**GIVEN TEXT**
Regenerate after proto changes:

python -m grpc_tools.protoc -I src/noteflow/grpc/proto \
  --python_out=src/noteflow/grpc/proto \
  --grpc_python_out=src/noteflow/grpc/proto \
  src/noteflow/grpc/proto/noteflow.proto

Sync points (high risk of breakage):

Rust gRPC types are generated at build time by client/src-tauri/build.rs. Keep Rust DTOs aligned with proto changes.
Frontend enums/DTOs in client/src/types/ mirror proto enums and backend domain types; update these when proto enums change.
When adding or renaming RPCs, update: server mixins, src/noteflow/grpc/client.py, Tauri command handlers, and client/src/lib/tauri.ts.

Common Pitfalls & Change Checklist

Proto / API evolution

Update the schema in src/noteflow/grpc/proto/noteflow.proto first; treat it as the source of truth.

**WHAT TO WORK ON**
(A) In the proto notes, why do the frontend enums and DTOs in client/src/types/ need updating when proto enums change?
(B) According to the proto notes, which file generates the Rust gRPC types at build time?
(C) Repeat word for word the part of the proto notes starting with "Rust gRPC types" and going on through "handlers, and client/src/lib/tauri.ts.".
None of the rows matter for these tasks.

**EXTRACTED RECORDS**
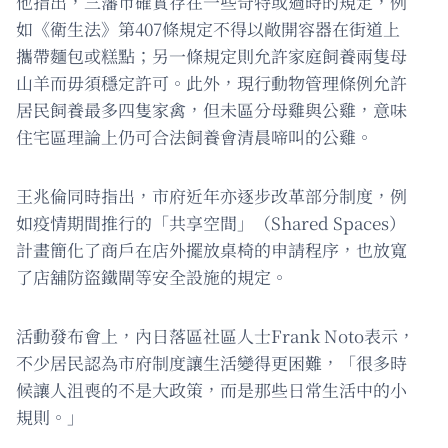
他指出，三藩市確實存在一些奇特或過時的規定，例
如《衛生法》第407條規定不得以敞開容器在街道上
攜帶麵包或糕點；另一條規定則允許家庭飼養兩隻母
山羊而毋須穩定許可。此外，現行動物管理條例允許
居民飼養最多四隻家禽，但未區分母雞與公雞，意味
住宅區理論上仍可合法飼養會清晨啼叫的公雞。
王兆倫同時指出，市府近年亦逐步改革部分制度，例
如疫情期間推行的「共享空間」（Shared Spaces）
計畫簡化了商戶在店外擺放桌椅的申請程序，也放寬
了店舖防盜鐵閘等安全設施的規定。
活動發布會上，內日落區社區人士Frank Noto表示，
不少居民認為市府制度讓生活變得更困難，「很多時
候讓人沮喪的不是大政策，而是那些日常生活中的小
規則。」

**SOLUTION SET**
(A) They mirror the proto enums and backend domain types. When the proto enums change, these frontend files must change too so they still match.

(B) client/src-tauri/build.rs

(C)
Rust gRPC types are generated at build time by client/src-tauri/build.rs. Keep Rust DTOs aligned with proto changes.
Frontend enums/DTOs in client/src/types/ mirror proto enums and backend domain types; update these when proto enums change.
When adding or renaming RPCs, update: server mixins, src/noteflow/grpc/client.py, Tauri command handlers, and client/src/lib/tauri.ts.